───── RECORD EXTRACTS ─────

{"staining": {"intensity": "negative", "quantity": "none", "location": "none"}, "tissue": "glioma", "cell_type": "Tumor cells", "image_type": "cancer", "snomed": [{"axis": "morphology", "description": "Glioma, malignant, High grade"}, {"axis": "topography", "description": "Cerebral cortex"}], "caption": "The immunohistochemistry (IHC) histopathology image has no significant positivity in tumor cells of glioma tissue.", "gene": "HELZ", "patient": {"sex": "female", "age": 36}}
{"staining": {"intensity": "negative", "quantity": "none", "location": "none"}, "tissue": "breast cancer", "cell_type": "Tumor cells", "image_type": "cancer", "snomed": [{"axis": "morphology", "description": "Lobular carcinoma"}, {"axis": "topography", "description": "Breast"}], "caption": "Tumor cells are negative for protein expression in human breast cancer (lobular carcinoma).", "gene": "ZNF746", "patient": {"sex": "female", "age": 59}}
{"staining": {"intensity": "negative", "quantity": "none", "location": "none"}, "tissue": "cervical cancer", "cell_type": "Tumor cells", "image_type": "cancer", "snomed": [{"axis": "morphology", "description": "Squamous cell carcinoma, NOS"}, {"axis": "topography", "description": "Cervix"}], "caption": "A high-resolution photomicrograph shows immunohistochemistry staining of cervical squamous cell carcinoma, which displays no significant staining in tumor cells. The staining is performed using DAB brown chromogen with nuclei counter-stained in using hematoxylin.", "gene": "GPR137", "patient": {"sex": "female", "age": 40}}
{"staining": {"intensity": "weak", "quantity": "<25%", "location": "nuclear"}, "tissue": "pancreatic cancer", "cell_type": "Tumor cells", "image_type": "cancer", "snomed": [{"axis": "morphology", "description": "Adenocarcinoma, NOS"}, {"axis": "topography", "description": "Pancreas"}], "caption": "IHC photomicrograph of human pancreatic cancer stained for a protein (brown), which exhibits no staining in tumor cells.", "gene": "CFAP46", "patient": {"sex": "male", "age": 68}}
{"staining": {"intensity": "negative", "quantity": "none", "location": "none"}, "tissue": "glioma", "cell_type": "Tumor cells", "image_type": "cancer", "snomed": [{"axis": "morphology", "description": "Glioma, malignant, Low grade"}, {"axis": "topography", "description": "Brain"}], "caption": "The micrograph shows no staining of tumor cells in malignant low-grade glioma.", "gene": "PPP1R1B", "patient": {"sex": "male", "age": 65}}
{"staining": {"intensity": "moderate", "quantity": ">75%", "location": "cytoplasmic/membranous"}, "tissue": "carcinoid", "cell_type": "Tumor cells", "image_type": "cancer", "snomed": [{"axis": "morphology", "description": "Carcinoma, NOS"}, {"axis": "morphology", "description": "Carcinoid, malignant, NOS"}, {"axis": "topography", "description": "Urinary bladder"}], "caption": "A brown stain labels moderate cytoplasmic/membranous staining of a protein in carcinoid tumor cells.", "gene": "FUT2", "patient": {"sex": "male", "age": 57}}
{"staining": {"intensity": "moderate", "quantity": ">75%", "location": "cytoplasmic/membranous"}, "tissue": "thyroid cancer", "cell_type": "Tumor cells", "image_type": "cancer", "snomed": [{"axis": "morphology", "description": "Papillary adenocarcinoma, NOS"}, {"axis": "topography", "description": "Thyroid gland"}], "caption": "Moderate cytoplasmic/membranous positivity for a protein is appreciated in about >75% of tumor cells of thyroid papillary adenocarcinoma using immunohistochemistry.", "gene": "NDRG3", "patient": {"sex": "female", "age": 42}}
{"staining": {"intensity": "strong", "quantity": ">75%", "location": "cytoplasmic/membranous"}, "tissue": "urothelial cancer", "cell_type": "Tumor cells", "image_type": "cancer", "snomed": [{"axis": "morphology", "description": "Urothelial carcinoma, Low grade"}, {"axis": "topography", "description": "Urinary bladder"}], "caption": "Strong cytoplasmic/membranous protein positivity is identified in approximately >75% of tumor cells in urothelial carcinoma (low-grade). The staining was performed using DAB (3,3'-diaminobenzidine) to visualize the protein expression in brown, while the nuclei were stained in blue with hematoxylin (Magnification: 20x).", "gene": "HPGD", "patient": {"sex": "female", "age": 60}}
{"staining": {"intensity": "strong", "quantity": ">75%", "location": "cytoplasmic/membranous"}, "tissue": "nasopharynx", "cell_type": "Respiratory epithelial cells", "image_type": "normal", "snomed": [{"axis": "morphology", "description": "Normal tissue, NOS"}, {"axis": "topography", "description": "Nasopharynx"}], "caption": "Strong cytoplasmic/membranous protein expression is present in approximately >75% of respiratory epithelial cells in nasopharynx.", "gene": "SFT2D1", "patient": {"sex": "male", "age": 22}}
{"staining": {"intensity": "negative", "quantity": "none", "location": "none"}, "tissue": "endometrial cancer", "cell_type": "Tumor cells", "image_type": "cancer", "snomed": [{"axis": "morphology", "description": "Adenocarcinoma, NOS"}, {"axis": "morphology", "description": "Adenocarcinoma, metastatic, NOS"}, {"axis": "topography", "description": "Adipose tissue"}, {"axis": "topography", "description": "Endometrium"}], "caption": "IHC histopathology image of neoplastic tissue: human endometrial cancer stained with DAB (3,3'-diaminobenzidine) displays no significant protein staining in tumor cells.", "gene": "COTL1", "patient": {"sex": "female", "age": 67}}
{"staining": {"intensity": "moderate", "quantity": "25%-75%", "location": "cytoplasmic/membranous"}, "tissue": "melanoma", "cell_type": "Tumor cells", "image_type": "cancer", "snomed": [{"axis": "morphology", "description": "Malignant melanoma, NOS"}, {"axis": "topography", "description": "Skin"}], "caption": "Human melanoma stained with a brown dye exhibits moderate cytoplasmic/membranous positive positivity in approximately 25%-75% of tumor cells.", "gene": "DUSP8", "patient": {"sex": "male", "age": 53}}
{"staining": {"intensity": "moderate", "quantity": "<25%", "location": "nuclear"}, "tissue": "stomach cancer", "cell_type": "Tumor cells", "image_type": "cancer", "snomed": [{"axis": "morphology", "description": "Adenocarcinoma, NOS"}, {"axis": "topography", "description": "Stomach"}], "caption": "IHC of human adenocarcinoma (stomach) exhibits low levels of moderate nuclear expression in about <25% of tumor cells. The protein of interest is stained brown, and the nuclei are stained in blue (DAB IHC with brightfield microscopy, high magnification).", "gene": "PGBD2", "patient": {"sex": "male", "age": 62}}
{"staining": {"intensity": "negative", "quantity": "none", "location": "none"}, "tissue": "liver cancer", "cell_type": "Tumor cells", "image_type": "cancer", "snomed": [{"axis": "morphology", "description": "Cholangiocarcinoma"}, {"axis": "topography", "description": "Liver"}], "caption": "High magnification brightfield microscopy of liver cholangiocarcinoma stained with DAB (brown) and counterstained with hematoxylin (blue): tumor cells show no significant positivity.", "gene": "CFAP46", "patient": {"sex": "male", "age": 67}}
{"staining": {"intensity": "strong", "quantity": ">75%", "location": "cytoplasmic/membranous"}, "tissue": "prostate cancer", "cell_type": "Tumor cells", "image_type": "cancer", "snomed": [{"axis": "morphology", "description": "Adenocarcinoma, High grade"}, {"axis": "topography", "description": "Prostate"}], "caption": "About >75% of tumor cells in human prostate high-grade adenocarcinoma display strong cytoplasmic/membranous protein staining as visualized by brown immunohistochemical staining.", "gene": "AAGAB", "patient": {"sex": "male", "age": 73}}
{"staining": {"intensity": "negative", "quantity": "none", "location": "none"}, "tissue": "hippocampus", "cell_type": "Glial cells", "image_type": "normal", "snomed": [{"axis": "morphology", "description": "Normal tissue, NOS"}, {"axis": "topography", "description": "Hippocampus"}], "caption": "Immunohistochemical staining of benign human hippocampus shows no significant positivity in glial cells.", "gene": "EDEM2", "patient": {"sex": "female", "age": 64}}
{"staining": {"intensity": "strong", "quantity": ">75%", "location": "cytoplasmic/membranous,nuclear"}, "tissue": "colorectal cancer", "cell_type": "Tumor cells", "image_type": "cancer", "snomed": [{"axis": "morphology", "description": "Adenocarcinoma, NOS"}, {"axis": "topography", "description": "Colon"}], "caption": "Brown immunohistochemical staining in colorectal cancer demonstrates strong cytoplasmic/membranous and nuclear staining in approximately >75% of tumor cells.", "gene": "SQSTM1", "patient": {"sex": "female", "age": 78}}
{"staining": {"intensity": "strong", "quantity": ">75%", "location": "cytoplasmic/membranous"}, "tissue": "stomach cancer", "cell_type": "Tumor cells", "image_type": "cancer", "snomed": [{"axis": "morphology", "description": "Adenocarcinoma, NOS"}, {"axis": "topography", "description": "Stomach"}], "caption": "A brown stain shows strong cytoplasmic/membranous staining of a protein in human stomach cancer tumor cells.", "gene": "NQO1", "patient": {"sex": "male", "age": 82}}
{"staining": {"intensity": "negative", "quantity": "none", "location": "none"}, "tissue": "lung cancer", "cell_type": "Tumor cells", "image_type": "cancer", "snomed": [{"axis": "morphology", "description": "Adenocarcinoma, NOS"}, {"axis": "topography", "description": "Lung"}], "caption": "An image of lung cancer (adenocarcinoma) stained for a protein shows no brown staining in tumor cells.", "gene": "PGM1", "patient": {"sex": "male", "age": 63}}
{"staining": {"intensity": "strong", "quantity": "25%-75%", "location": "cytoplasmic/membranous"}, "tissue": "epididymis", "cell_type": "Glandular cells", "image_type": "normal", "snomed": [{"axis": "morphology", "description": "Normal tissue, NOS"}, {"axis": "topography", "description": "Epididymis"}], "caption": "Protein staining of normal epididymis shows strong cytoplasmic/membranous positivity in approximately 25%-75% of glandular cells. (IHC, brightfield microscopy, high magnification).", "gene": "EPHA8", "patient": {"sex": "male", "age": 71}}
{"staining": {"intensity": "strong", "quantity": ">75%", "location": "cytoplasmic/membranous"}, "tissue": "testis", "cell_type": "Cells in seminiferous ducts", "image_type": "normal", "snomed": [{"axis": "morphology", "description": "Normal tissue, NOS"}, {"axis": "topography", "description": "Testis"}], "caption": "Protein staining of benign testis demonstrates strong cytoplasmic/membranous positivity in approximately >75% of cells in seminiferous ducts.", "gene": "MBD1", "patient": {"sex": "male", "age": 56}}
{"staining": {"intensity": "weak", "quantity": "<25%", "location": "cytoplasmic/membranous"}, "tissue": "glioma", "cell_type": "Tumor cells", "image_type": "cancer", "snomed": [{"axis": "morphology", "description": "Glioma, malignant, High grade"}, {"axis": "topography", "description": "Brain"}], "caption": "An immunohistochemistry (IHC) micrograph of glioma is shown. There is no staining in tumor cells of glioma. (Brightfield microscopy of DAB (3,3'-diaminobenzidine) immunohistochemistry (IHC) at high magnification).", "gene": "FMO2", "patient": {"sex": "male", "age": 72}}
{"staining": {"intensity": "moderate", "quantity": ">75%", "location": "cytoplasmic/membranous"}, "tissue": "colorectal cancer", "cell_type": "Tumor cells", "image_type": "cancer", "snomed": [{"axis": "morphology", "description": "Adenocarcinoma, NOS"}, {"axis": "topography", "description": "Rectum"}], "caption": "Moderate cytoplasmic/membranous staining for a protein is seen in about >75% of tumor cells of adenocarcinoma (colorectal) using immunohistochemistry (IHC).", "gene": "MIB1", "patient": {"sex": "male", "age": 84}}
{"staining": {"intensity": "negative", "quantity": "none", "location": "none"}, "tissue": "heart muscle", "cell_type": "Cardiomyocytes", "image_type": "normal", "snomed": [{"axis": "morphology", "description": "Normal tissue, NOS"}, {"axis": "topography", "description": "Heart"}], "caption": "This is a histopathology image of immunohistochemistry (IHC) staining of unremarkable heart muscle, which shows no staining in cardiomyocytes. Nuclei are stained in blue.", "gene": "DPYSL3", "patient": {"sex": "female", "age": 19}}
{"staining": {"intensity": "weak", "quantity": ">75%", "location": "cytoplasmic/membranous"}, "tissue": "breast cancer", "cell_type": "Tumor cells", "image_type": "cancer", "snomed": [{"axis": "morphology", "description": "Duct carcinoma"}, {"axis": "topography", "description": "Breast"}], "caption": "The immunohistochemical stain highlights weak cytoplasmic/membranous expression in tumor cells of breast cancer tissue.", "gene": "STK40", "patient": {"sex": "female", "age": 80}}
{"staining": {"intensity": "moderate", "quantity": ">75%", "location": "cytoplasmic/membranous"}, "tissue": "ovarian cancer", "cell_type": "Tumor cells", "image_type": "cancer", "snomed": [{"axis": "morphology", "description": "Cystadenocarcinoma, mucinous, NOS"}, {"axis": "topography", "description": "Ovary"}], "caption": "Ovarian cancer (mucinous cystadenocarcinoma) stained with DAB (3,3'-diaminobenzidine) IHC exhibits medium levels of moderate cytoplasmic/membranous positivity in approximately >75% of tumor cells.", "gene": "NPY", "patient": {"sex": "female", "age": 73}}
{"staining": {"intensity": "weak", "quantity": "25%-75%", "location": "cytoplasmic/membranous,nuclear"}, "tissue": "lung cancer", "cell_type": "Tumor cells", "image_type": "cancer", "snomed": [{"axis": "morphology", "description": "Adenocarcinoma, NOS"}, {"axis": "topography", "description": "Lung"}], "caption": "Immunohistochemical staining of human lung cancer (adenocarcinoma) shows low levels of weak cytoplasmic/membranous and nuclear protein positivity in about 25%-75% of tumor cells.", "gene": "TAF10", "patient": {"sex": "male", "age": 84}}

─────

EXERCISE BRIEF:
From the listing above, the lines starting with the one that has "cytoplasmic/membranous positivity for" and running through the one that has "cytoplasmic/membranous protein positivity" should be copied exactly, ends included.

ANSWER SPACE:
{"staining": {"intensity": "moderate", "quantity": ">75%", "location": "cytoplasmic/membranous"}, "tissue": "thyroid cancer", "cell_type": "Tumor cells", "image_type": "cancer", "snomed": [{"axis": "morphology", "description": "Papillary adenocarcinoma, NOS"}, {"axis": "topography", "description": "Thyroid gland"}], "caption": "Moderate cytoplasmic/membranous positivity for a protein is appreciated in about >75% of tumor cells of thyroid papillary adenocarcinoma using immunohistochemistry.", "gene": "NDRG3", "patient": {"sex": "female", "age": 42}}
{"staining": {"intensity": "strong", "quantity": ">75%", "location": "cytoplasmic/membranous"}, "tissue": "urothelial cancer", "cell_type": "Tumor cells", "image_type": "cancer", "snomed": [{"axis": "morphology", "description": "Urothelial carcinoma, Low grade"}, {"axis": "topography", "description": "Urinary bladder"}], "caption": "Strong cytoplasmic/membranous protein positivity is identified in approximately >75% of tumor cells in urothelial carcinoma (low-grade). The staining was performed using DAB (3,3'-diaminobenzidine) to visualize the protein expression in brown, while the nuclei were stained in blue with hematoxylin (Magnification: 20x).", "gene": "HPGD", "patient": {"sex": "female", "age": 60}}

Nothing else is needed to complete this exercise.